Practicing inclusivity with new media : young people, digital technology and democratic cultural participation.
This thesis describes and explores the development of forms of cultural participation, using
photography and digital imaging, with young people in informal contexts. The process has been one
of action research, within which groups of young people have developed distinct forms of cultural
participation with the researcher over a sustained period. Workshops have been conducted over a
three year period with young people in the indoor markets at Birmingham's Bull Ring and with a group
of young people based at a lesbian, gay and bisexual youth group. The later group directed the
construction of, and made images for, a web site entitled Young, Queer and Safe? This work, along
with pilot studies, has informed the development of the research and the focus of this thesis. As such
this thesis seeks to represent the experiences of young people who have been overlooked in
previous research in the field.
Previous research in this field has focussed on the experiences of young people with privileged
access to digital technology at home or through formal education. Such research has informed the
prevalent vision of young people as engaged with, and by, new media and posits the idea that all
young people are competent users of digital technology. This ignores the experiences of many
young people. This thesis is not a critique of the ideology which clusters around young people, digital
technology and education, but an attempt to undercut it through research with young people who
have not necessarily had such access as would enable them to identify skills in digital technology
This research has shown that:
1 Young people's priorities in cultural participation should not be assumed.
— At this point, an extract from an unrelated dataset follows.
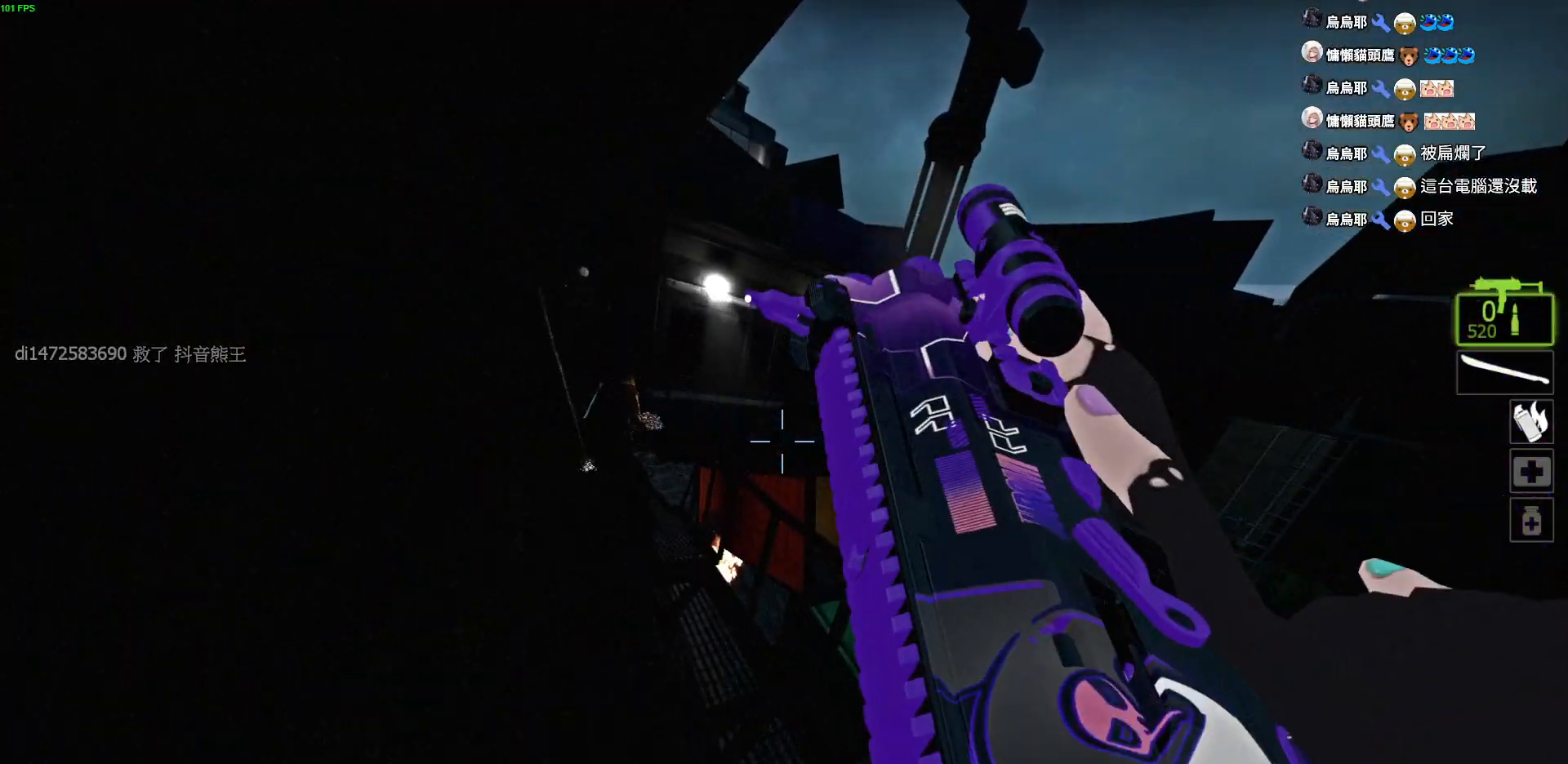
{"keys": ["a", "w"], "events": [[117, "a", "up"], [317, "a", "down"]]}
2 Young people's different agendas are significant, and can be made explicit in spaces where
traditional social, age, and cultural hierarchies are less pervasive.
3 The representation of different agendas through cultural production is significant to wider
cultural understandings of young people's diverse contemporary experiences.
4 Different ways of making, as well as differences in focus for production, are significant to the
pursuit of democratic cultural practice.
5 When outcomes are diverse and transient, as has been the case within this research,
traditional forms of classification collapse, problematising the way we consider those
The research has developed an inclusive pedagogic practice which is significant to formal education,
community arts practice, and, contemporary research methodologies.